I highly encourage watching the companion YouTube Video for this post. In 6 minutes, it covers the entire configuration and test of mirroring. However, a text version follows the embedded video link.

Enabling The Mirroring Feature

Before creating a Database Mirror, the Fabric Mirror feature needs to be enabled in the Fabric Admin Console.

Enable Mirroring

Create a Mirror

With the Mirroring feature enabled in the Admin console, we can create a new mirror, using the icons added to the Data Warehouse workload landing page.

Create a Mirror Database

Configure the Snowflake Connection

To replicate data from Snowflake, Fabric needs to use a connection which provides connection details and authentication.

In this example, I've used a connection created in a previous video, which I'll embed here in case you'd like to see how these connections are created in Fabric:

How to create a Snowflake connection from Fabric

Select Source Table(s)

After selecting the Snowflake connection to use, we can select either an entire database or specific tables from Snowflake to mirror to the Fabric Data Warehouse.

Select Mirrored Tables

Monitor the Mirror

Once the Mirror database is created, the Mirror runs in the background. As changes are made to any of the remote Snowflake tables selected for the mirror (or all tables, if the entire database is selected), net changes are forwarded to Fabric to keep the Fabric data copy in sync.

Monitoring the Snowflake Mirror

Inspect the Mirrored Tables

Once the mirrored tables are in the Fabric Data Warehouse, they can be queried as usual via the SQL Analytics Endpoint.

Inspecting Mirrored Tables

Mirroring Changes to Snowflake

In the preceding image, the highest reseller key is 702 - "Able Baker". If we return to Snowflake and insert a new row, we'll create a new row, in this case 703 - "Charlie Delta".

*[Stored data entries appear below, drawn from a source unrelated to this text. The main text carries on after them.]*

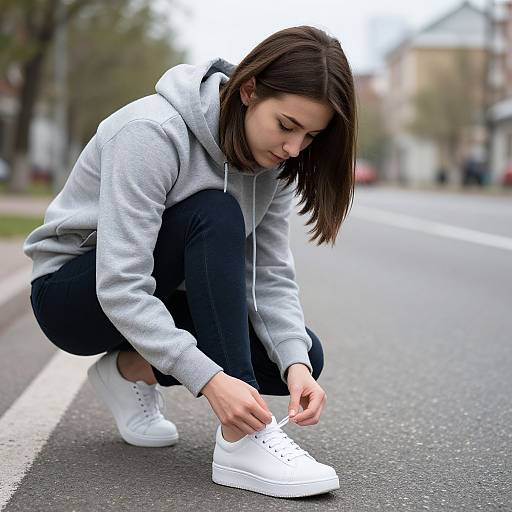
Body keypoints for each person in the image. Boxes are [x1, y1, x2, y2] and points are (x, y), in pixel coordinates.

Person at [24, 25, 356, 498]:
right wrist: (213, 381)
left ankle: (128, 370)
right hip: (74, 296)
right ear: (248, 90)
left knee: (300, 353)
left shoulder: (274, 165)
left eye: (310, 137)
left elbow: (267, 276)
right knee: (216, 210)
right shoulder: (151, 133)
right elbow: (120, 285)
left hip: (157, 292)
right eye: (286, 125)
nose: (293, 149)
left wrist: (296, 364)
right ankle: (244, 440)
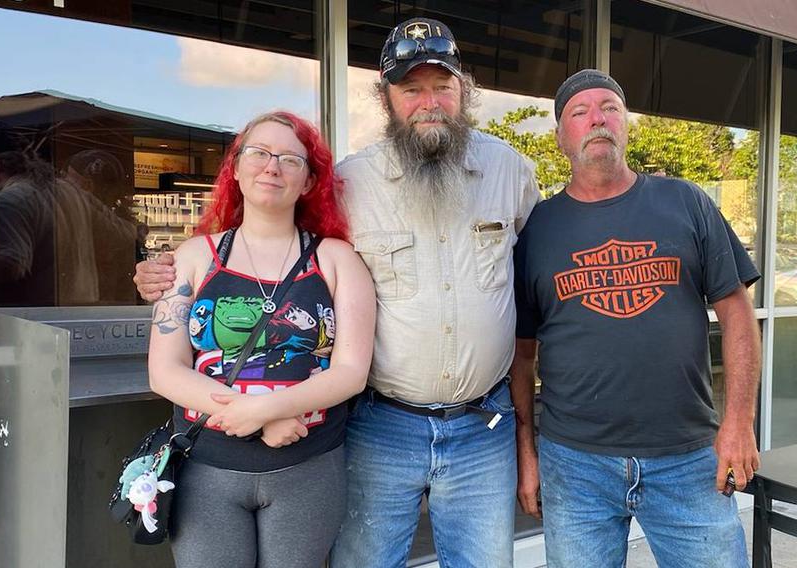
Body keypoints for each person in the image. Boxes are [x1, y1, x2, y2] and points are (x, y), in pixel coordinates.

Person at [135, 18, 540, 567]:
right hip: (381, 427)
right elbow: (248, 270)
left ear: (462, 89)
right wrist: (158, 277)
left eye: (441, 86)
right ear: (386, 97)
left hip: (479, 429)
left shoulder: (511, 173)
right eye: (411, 89)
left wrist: (525, 433)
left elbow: (533, 286)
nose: (428, 102)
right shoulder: (353, 185)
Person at [510, 69, 761, 568]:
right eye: (579, 113)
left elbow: (736, 312)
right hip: (575, 463)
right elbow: (522, 354)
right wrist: (528, 454)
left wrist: (738, 423)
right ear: (562, 137)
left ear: (626, 125)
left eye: (610, 108)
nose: (597, 119)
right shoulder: (538, 227)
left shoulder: (685, 201)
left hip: (687, 458)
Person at [146, 110, 375, 568]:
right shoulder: (193, 258)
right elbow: (164, 370)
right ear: (235, 166)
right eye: (259, 153)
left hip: (307, 467)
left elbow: (351, 371)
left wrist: (267, 409)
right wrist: (259, 418)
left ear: (309, 180)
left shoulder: (336, 260)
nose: (272, 167)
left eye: (291, 159)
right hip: (206, 471)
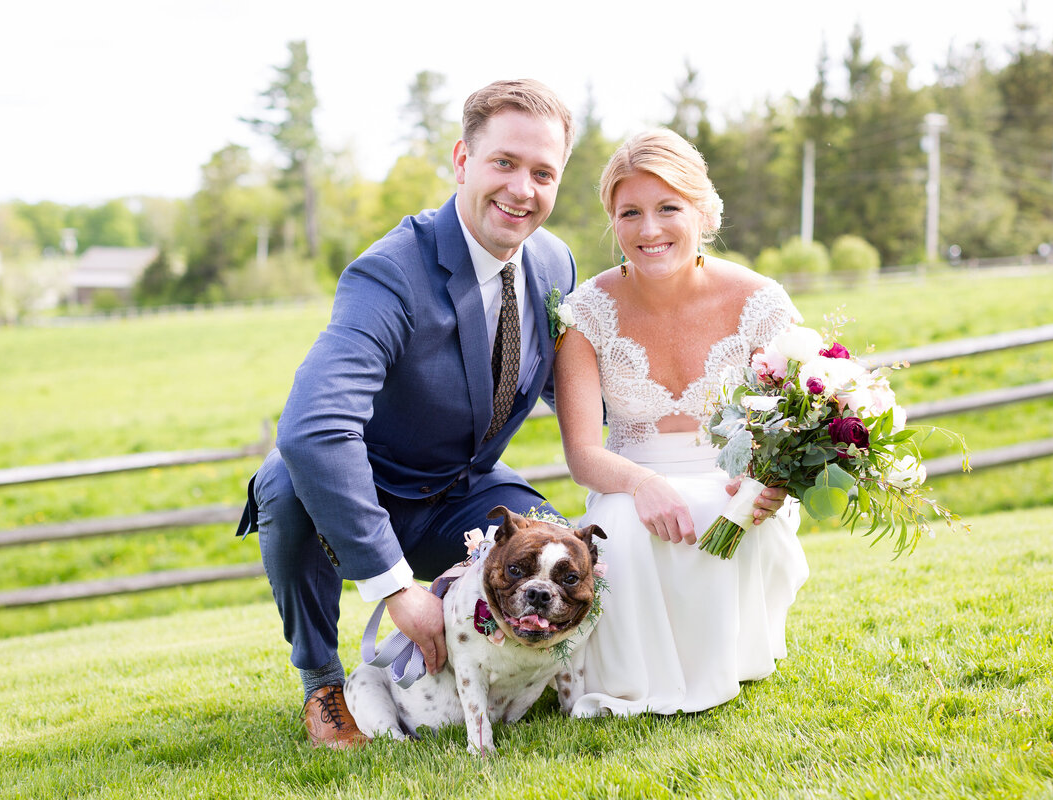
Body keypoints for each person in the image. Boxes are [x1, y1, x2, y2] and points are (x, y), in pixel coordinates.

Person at [236, 79, 577, 748]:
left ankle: (530, 667)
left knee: (558, 544)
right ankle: (324, 686)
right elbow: (312, 428)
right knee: (285, 478)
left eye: (543, 172)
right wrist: (395, 588)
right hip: (362, 489)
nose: (522, 189)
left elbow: (570, 390)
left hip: (460, 490)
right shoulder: (389, 274)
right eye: (503, 163)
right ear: (462, 160)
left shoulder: (553, 263)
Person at [554, 129, 809, 716]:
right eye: (630, 213)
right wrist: (642, 484)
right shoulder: (585, 315)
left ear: (704, 211)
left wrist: (771, 482)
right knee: (617, 521)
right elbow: (583, 456)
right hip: (629, 476)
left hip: (736, 481)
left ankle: (723, 661)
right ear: (612, 221)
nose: (649, 230)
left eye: (668, 208)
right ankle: (631, 682)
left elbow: (801, 421)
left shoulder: (759, 301)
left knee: (728, 508)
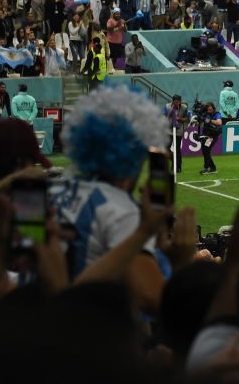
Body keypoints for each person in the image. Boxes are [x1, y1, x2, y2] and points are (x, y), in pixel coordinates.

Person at [48, 86, 169, 313]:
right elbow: (152, 298)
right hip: (88, 332)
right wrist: (179, 260)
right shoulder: (120, 209)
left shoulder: (49, 191)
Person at [163, 95, 190, 174]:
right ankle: (174, 162)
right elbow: (163, 116)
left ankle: (178, 167)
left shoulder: (184, 107)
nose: (177, 103)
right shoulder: (167, 106)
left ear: (180, 101)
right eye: (175, 102)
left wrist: (180, 119)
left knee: (177, 149)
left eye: (178, 101)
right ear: (173, 101)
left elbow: (187, 118)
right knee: (166, 148)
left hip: (179, 130)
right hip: (169, 129)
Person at [197, 102, 222, 175]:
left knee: (206, 149)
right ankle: (213, 168)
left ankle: (207, 167)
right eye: (207, 109)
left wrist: (210, 120)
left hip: (212, 136)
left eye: (210, 109)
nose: (209, 110)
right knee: (205, 150)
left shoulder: (217, 114)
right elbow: (201, 120)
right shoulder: (205, 114)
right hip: (206, 135)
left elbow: (219, 122)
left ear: (213, 108)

New row created in Snowflake

Then, returning to the Fabric Data Warehouse, we can see that the new row was replicated (mirrored) to Fabric almost immediately!

New row replicated to Fabric Data Warehouse Mirror

Summary

Snowflake Mirroring provides a way to replicate data in near real-time from a Snowflake data warehouse to a Fabric Data Warehouse.

The Mirrored data in Fabric is stored in Delta Parquet tables, and can be accessed by any Fabric technology, and can be queried via the mirrored data warehouse SQL Analytics endpoint.

Mirroring is included in all Fabric SKUs, and Microsoft doesn't charge for compute or storage (within reasonable limits) for mirrored data. However, mirroring may have an impact on Snowflake compute charges.

However, if near real-time updates in Fabric are desired, Mirroring is a straightforward and relatively easy to implement Fabric feature.